Civic journalism: Civic journalism covers the activities of the country’s civic institutions (for example, courthouses, city halls, band councils, school boards, federal Parliament or provincial legislatures) or subjects of public importance to society.
Creative Commons licence: A Creative Commons (CC) licence is one of several public copyright licences that enable the free distribution of an otherwise copyrighted “work.” A CC licence is used when an author wants to give other people the right to share, use, and build upon a work that he or she (that author) has created. CC provides an author flexibility (for example, he or she might choose to allow only non-commercial uses of a given work) and protects the people who use or redistribute an author’s work from concerns of copyright infringement as long as they abide by the conditions that are specified in the licence by which the author distributes the work.
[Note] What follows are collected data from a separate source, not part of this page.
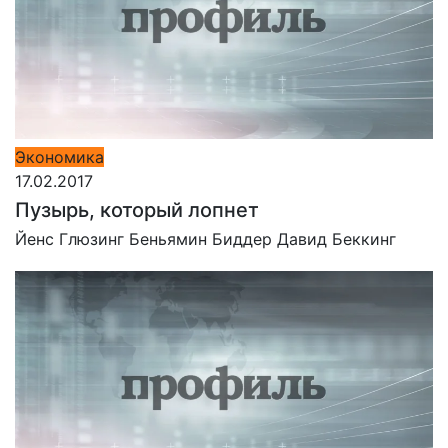
Экономика
17.02.2017
Пузырь, который лопнет
Йенс Глюзинг
Беньямин Биддер
Давид Беккинг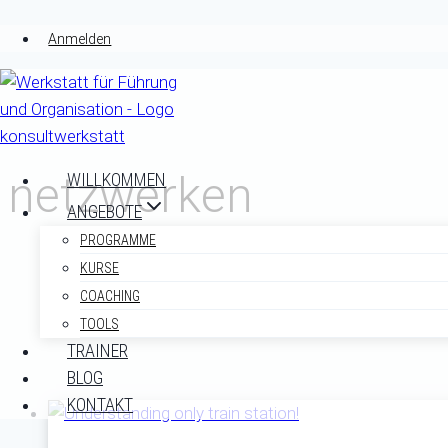
Zum
Anmelden
Inhalt
springen
netzwerken
WILLKOMMEN
ANGEBOTE
PROGRAMME
KURSE
COACHING
TOOLS
TRAINER
BLOG
KONTAKT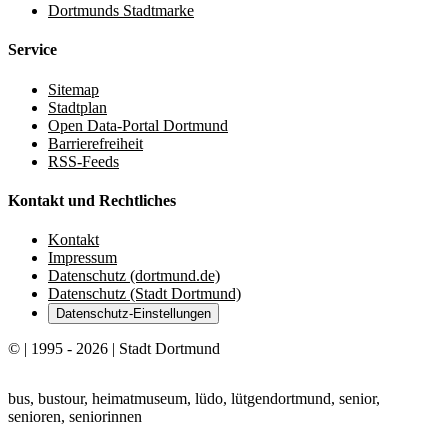
Dortmunds Stadtmarke
Service
Sitemap
Stadtplan
Open Data-Portal Dortmund
Barrierefreiheit
RSS-Feeds
Kontakt und Rechtliches
Kontakt
Impressum
Datenschutz (dortmund.de)
Datenschutz (Stadt Dortmund)
Datenschutz-Einstellungen
© | 1995 - 2026 | Stadt Dortmund
bus, bustour, heimatmuseum, lüdo, lütgendortmund, senior,
senioren, seniorinnen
Communities are considered underserved if they are:
- News deserts: Communities where citizens do not have access to journalistic information about community issues and institutions because there are no daily or community newspapers and other media (for example, community radio or television). Also, if there are other public or private broadcasters, they do not produce local news.
- Areas of “news poverty”: Communities where there is limited access to journalistic content about community issues and institutions through a daily or community newspaper or public or private broadcaster. Available sources of local news — whether a newspaper, a community radio station or other media — demonstrate significant gaps in coverage due to a lack of capacity.